Le diamant est surtout connu pour sa dureté. Une équipe de l’Université de Hong Kong montre pourtant que des membranes de diamant ultrafines peuvent produire une tension électrique lorsqu’elles sont pliées. Cette propriété ouvre une piste pour de petits capteurs et des dispositifs autonomes.
Le phénomène observé appartient à la piézoélectricité. Dans certains matériaux, une déformation mécanique déplace légèrement les charges électriques et crée une différence de potentiel. Le diamant était jusqu’ici considéré comme non piézoélectrique.

(A) Effet piézoélectrique de la membrane de diamant ultrafine lors de pressions et relâchements successifs.
(B) Chronologie des matériaux piézoélectriques découverts.
(C) Membrane de diamant de 5.08 cm de large et 1 μm d’épaisseur, avant et après déformation.
(D) La membrane se rapproche d’une tige chargée négativement et s’éloigne d’une tige chargée positivement, puis reprend sa forme initiale.
Les chercheurs n’ont pas utilisé une pierre taillée. Ils ont fabriqué une membrane de diamant polycristallin, suffisamment mince et souple pour être courbée sans se briser. Cette forme inhabituelle permet d’étudier la réponse du matériau aux déformations.
Lors des essais de flexion, la membrane a généré des signaux électriques stables.
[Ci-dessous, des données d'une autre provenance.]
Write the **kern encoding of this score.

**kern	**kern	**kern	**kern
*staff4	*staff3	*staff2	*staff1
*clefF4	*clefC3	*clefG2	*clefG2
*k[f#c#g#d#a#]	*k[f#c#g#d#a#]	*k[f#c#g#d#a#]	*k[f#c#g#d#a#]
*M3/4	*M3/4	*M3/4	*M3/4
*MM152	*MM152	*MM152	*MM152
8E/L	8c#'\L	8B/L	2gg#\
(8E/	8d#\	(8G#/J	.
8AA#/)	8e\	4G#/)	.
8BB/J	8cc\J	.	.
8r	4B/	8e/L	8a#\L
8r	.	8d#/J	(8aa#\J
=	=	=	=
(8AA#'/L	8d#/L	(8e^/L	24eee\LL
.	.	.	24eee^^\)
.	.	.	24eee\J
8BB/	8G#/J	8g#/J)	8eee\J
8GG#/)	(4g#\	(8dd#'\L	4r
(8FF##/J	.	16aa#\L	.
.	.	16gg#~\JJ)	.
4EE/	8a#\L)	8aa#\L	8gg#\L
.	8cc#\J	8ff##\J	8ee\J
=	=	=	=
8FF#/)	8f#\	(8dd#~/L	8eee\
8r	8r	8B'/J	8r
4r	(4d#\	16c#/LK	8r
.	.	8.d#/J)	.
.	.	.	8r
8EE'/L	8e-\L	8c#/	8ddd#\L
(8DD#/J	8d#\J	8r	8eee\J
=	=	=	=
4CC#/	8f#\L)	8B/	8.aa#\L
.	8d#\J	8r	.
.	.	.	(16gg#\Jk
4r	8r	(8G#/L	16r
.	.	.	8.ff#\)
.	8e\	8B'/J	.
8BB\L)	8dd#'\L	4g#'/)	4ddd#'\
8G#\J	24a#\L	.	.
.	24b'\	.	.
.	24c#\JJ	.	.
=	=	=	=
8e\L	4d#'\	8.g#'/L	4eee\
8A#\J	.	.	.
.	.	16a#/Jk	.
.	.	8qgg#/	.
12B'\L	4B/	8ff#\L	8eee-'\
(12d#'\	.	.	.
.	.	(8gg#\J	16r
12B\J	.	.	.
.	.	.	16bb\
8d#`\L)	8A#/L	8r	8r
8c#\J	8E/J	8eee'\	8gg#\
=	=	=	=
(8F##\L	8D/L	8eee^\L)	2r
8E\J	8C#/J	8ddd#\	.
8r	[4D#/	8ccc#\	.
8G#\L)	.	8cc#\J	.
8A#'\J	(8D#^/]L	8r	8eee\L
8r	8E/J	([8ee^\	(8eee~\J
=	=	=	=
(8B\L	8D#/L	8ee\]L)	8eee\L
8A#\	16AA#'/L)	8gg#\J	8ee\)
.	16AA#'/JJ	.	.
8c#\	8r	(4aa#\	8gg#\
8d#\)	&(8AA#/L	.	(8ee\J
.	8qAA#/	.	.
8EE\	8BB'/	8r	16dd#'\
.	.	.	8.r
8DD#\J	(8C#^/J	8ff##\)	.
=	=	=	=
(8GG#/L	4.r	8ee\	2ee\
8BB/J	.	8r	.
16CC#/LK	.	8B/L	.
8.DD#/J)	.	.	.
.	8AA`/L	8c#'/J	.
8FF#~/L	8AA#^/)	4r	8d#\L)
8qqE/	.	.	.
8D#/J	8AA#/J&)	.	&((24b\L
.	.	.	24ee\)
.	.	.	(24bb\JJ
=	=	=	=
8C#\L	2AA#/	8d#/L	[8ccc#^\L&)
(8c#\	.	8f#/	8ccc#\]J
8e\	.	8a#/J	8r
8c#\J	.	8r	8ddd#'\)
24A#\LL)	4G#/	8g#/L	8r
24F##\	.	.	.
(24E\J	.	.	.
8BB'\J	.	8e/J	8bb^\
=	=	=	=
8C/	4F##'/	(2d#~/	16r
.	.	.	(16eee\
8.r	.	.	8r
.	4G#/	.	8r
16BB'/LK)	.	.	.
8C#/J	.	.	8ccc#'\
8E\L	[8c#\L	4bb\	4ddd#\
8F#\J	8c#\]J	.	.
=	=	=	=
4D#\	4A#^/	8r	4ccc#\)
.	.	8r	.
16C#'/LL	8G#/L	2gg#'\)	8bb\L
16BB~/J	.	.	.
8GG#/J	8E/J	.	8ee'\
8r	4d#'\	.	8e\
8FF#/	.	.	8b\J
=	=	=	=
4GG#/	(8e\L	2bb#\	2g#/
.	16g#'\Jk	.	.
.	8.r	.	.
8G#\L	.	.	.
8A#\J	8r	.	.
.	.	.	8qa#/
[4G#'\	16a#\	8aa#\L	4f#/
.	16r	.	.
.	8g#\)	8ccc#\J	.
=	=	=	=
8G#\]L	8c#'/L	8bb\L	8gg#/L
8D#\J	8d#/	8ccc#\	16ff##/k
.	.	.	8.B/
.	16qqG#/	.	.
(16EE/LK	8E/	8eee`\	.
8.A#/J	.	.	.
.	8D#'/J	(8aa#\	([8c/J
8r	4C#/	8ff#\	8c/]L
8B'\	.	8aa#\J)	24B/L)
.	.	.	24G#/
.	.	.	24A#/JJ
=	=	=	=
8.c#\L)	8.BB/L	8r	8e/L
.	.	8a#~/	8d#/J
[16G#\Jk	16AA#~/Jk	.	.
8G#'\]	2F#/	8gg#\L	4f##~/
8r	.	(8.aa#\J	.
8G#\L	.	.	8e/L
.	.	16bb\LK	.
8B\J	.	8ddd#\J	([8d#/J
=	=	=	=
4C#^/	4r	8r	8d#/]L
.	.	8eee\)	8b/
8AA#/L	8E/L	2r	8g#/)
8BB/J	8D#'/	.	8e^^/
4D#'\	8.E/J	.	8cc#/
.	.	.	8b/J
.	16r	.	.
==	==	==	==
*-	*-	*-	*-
L’équipe a répété les tests mécaniques dans plusieurs conditions afin d’écarter notamment des perturbations externes ou des effets liés aux contacts entre matériaux.
L’explication se situerait aux limites entre les nombreux petits cristaux qui composent la membrane. Ces joints de grains ne présentent pas tous la même organisation atomique. Lorsqu’ils sont déformés, une polarisation électrique peut s’y accumuler.
Cette asymétrie crée alors une différence de potentiel entre les deux faces du film. Le mécanisme est différent de celui d’un cristal parfait, dont la structure très régulière ne produit pas ce même effet. Le matériau conserve ainsi ses propriétés mécaniques tout en gagnant une fonction électrique.
Cette combinaison est intéressante pour les systèmes miniaturisés. Le diamant résiste bien à l’usure, à la chaleur et à de nombreux environnements chimiques. Des membranes capables de détecter une déformation pourraient donc trouver place dans des capteurs destinés à des conditions extrêmes.
Les auteurs évoquent aussi des applications médicales, notamment pour des dispositifs implantables. Sa biocompatibilité et sa stabilité chimique constituent des atouts.
Le résultat concerne des membranes de diamant polycristallin ultrafines, et non les diamants ordinaires. Les prochaines recherches devront préciser la durabilité du procédé et sa fabrication à plus grande échelle. Elles diront si cet effet peut devenir une solution pratique pour alimenter ou équiper de minuscules appareils.